The consuls Publius Sulpicius and Decius Mus were sent out as generals against Pyrrhus. A battle being commenced, Pyrrhus was wounded, his elephants killed, twenty thousand of the enemy slain, and of the Romans only five thousand. Pyrrhus was forced to retire to Tarentum.
XIV
After the lapse of a year, Fabricius was sent out against Pyrrhus, the same who, when he was before among the ambassadors, could not be won with a promise of the fourth part of his kingdom. As Fabricius and the king had their camps near to each other, the physician of Pyrrhus came to Fabricius by night, offering to despatch Pyrrhus by poison, if he would promise him some remuneration; upon which Fabricius ordered that he should be taken back in chains to his master, and that information should be given to Pyrrhus of the proposals which the physician had made against his life. The king, struck with admiration of his conduct, is reported to have exclaimed on the occasion, “That excellent Fabricius is a man who can less easily be diverted from the path of honour, than the sun from its course.” Pyrrhus then departed for Sicily. Fabricius, after defeating the Samnites and Lucanians, obtained a triumph.

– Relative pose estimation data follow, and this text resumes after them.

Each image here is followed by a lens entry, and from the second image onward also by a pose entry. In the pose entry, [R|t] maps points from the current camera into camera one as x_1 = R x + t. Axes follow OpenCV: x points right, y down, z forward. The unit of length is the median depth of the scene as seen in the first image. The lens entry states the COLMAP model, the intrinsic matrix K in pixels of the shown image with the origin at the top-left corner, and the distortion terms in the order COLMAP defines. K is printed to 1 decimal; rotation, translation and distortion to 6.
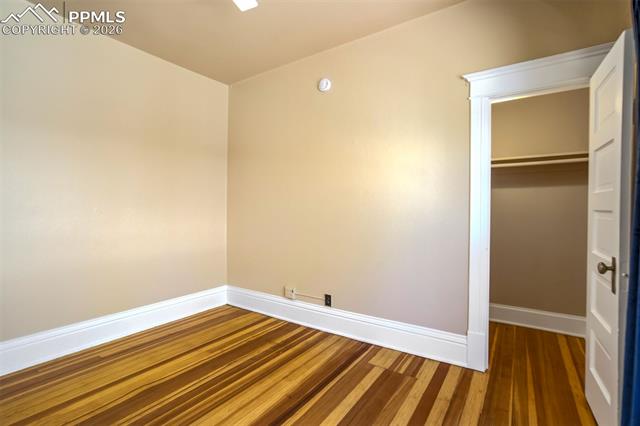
lens RADIAL K [[299.1, 0, 321.8], [0, 299.1, 215.6], [0, 0, 1]] dist [-0.034458, 0.016504]
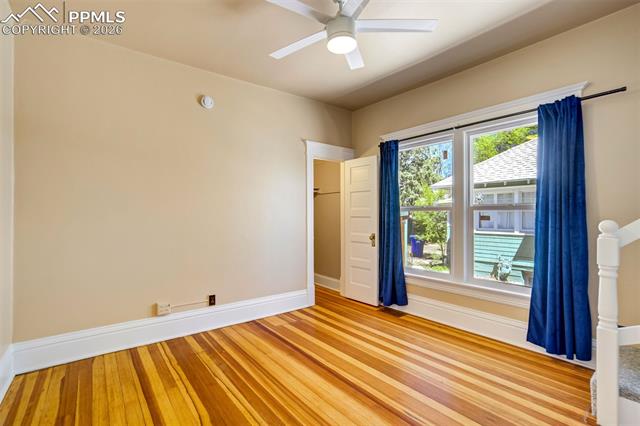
lens RADIAL K [[299.1, 0, 323.4], [0, 299.1, 212.2], [0, 0, 1]] dist [-0.034458, 0.016504]
pose [[0.311718, 0.001875, 0.950173, -0.979318], [0.022686, 0.999698, -0.009415, -0.019989], [-0.949904, 0.024491, 0.311581, 0.296514]]
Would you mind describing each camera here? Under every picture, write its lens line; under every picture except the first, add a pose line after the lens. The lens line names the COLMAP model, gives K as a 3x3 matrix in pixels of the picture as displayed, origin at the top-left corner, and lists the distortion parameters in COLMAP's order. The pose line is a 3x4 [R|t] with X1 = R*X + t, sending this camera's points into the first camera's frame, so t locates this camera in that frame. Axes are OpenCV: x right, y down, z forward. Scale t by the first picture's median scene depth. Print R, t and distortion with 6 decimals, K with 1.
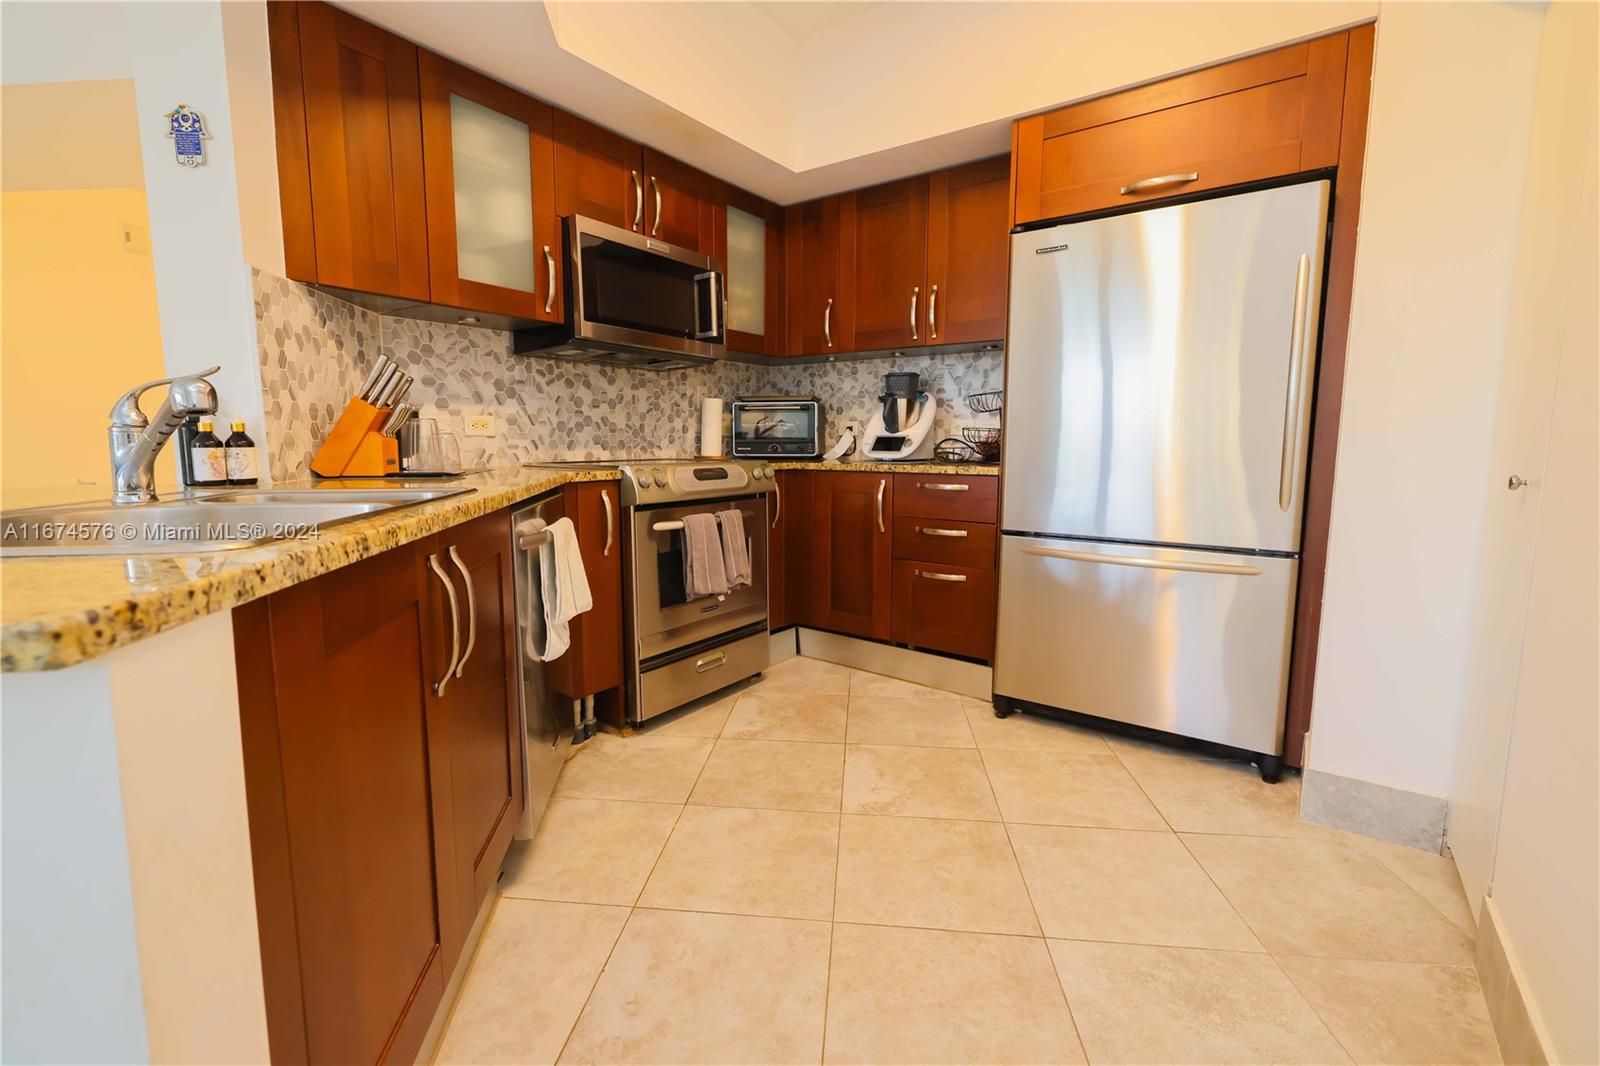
lens RADIAL K [[692.6, 0, 800.4], [0, 692.6, 529.6], [0, 0, 1]] dist [-0.002280, 0.000929]
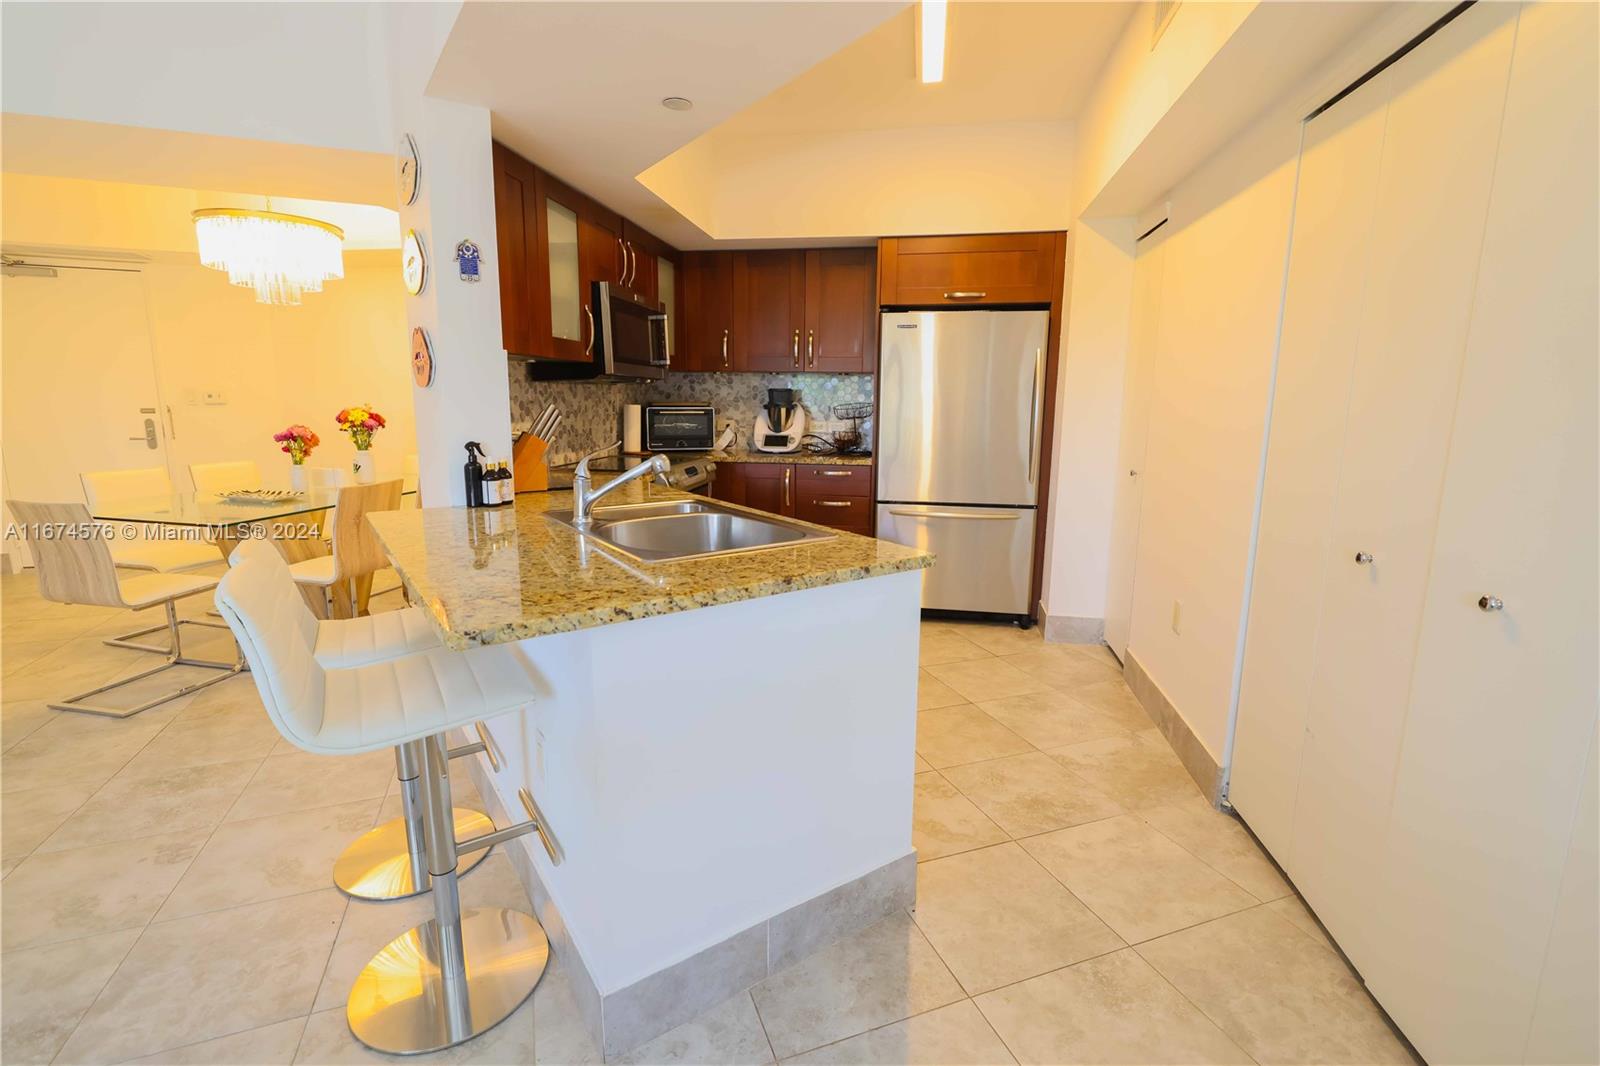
lens RADIAL K [[721.9, 0, 798.4], [0, 721.9, 533.8], [0, 0, 1]] dist [0.001937, -0.000015]
pose [[0.897540, -0.076123, 0.434312, -0.545977], [0.048764, 0.996079, 0.073810, -0.050413], [-0.438228, -0.045069, 0.897733, -0.366882]]
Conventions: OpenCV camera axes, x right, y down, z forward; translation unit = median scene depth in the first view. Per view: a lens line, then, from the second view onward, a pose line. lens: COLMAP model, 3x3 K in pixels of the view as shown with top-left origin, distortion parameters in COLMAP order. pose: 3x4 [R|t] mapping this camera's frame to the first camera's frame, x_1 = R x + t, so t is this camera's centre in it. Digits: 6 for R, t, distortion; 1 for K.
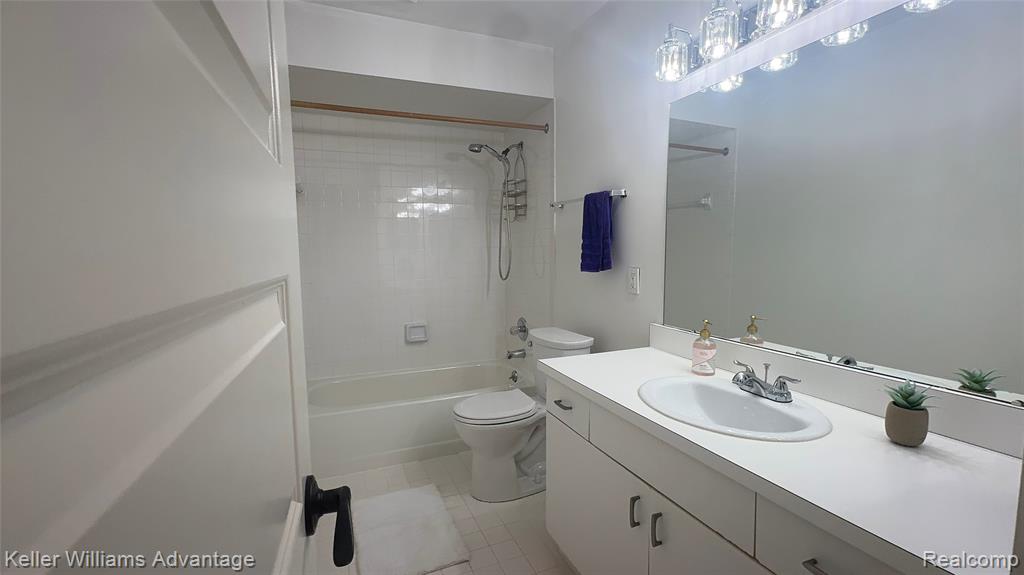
lens RADIAL K [[442.5, 0, 515.9], [0, 442.5, 291.2], [0, 0, 1]] dist [-0.000632, -0.000065]
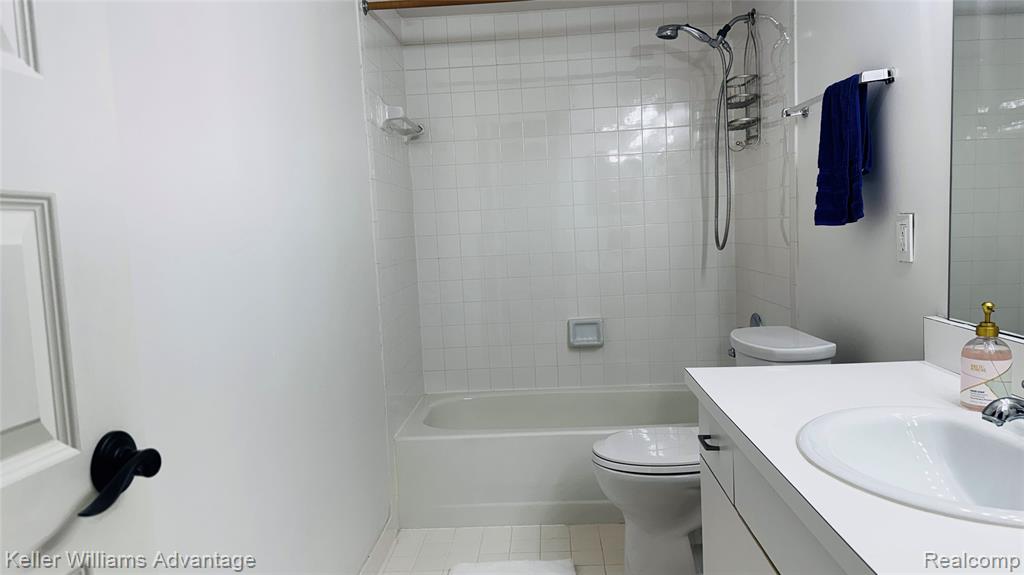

The consuls Manius Curius Dentatus and Cornelius Lentulus were next sent against Pyrrhus; and Curius came to an engagement with him, cut off his army, drove him back to Tarentum. and took his camp. On that day were slain twenty-three thousand of the enemy. Curius Dentatus triumphed in his consulate. He was the first that brought elephants to Rome, in number, four. Pyrrhus also soon after quitted Tarentum, and was killed at Argos, a city of Greece.
XV
In the consulshi
p of Caius Fabricius Licinus and Caius Claudius Canina, in the four hundred and sixty-first year from the foundation of the city, ambassadors, from Alexandria, despatched by Ptolemy, arrived at Rome, and obtained from the Romans the friendship which they solicited.
XVI
In the consulate of Quintus Ogulnius and Caius Fabius Pictor, the Picenians commenced a war, and were conquered by the succeeding consuls Publius Sempronius and Appius Claudius, and a triumph was celebrated over them. Two cities were founded by the Romans, Ariminum in Gaul, and Beneventum in Samnium.
XVII
When Marcus Attilius Regulus and Lucius Junius Libo were consuls, war was declared against the Sallentines in Apulia; and the Brundusians and their city were taken, and a triumph granted on their subjugation.
XVIII
In the four hundred and seventy-seventh year of the city, although the Roman name had now become famous, yet their arms had not been carried out of Italy. That it might be ascertained, therefore, what the forces of the Romans were, a census was taken. On this occasion the number of citizens was found to be two hundred and ninety-two thousand, three hundred and thirty-four, although from the founding of the city wars had never ceased. It was then that the first war was undertaken against the Africans, in the consulate of Appius Claudius and Quintus Fulvius. A battle was fought with them in Sicily; and Appius Claudius obtained a triumph for a victory over the Africans and Hiero king of Sicily.